We now know that, as SGA officials screened FYC applications, they changed at least one applicant’s Grade Point Average, and that applications were marked to ensure that candidates from certain greek houses were selected. In the end, six more SGA officials stepped down as the investigation continued.
The details of that investigation were tucked away in the vaults of the University’s Judicial Affairs office, so we do not really know who did what.
It is doubtful, though, that Cochran, or any of the others, did anything that had never been previously done. They may have been sloppier at it; the process may have been more blatantly biased. But the First Year Council was created by greeks in the SGA, and for years it was used as a tool to breed more greeks for SGA involvement.
FYC-gate brought the appalling details of that cycle to light, but it was the inevitable result of a broader culture that pits certain students against one another the moment they step on campus. Viewing the scandal in this context does not excuse the wrongdoing that was committed, but illustrates the consequences that occur when we start to think it is acceptable to elevate ourselves, and people like us, over peers who are different.

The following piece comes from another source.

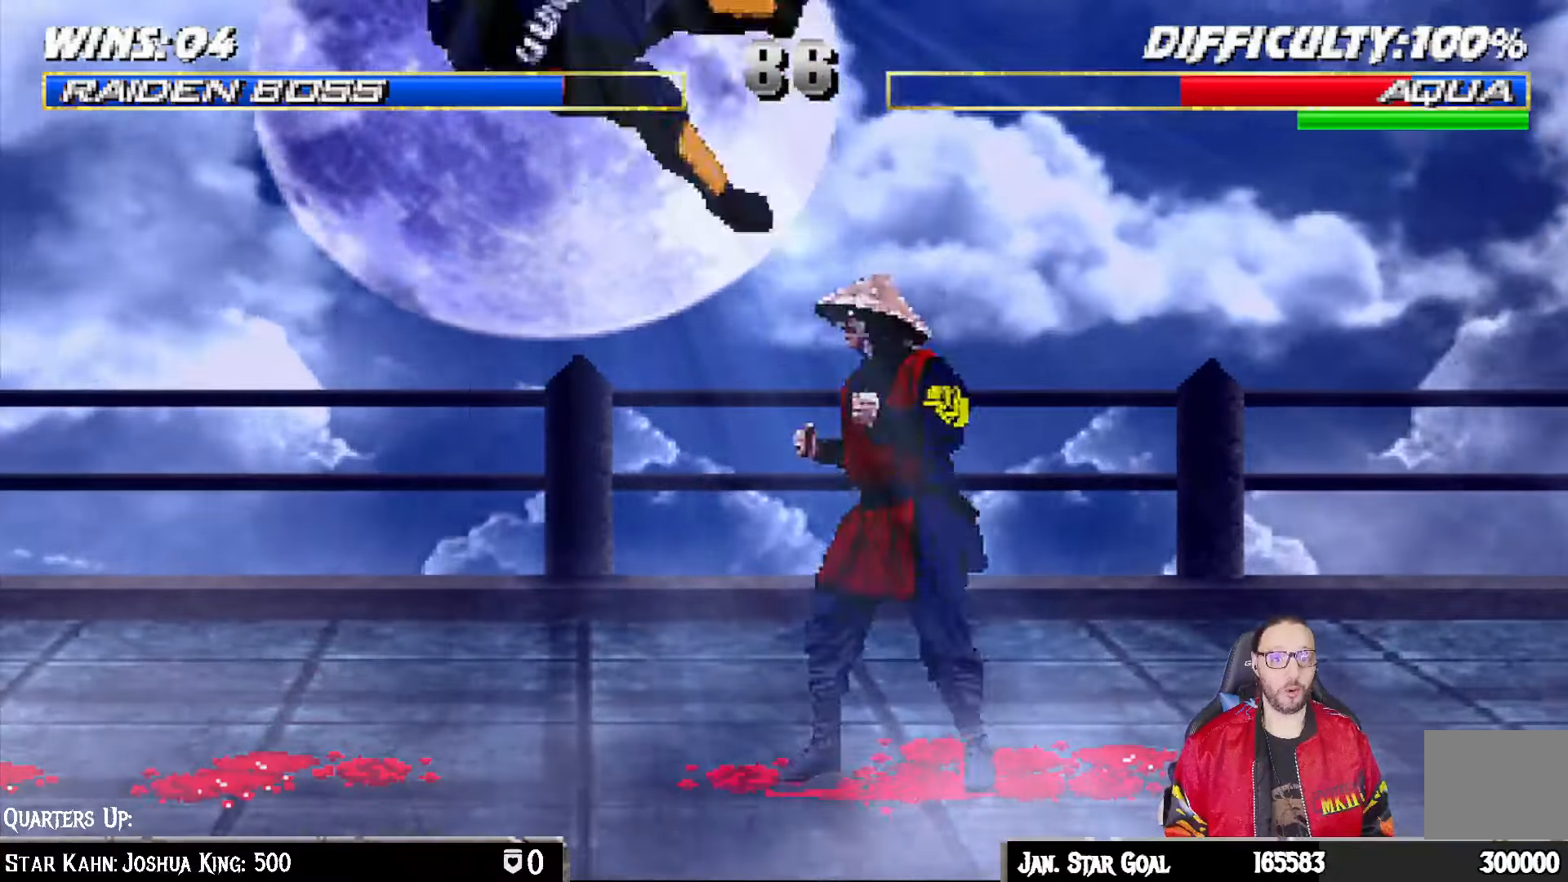
{"buttons": ["DPAD_LEFT"], "left_stick": "center", "right_stick": "center"}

Ironically, student leaders who act on that mentality end up hurting the students they are most trying to help. Greek students stacking the cards against non-greek students have a pretty disparaging view of their own community if they think its members cannot succeed through fair and open competition. Students who do rightfully deserve a place in premier programs suffer the most when a process unfairly corrupted in their favor taints their accomplishments. The same would be true of any student group that received unmerited privilege.
As a greek Crimson White reporter, though, sometimes I felt that these larger lessons were lost in the flurry of articles we produced in the aftermath of the FYC scandal. Too often, our stories were seen as fitting into the same tired narrative of The Crimson White against the student government, and we were seen as overenthusiastic reporters trying to break the next story.
The reality on our end was far more complicated, as I assume it probably was for many of the individuals inside the SGA. Calling fellow students, many of whom I knew well, to ask why they gave up their lofty student government office and repeatedly asking University administrators for more information was hardly a fun exercise.
The result, though, is a story we can all learn from – even those of us who helped write it.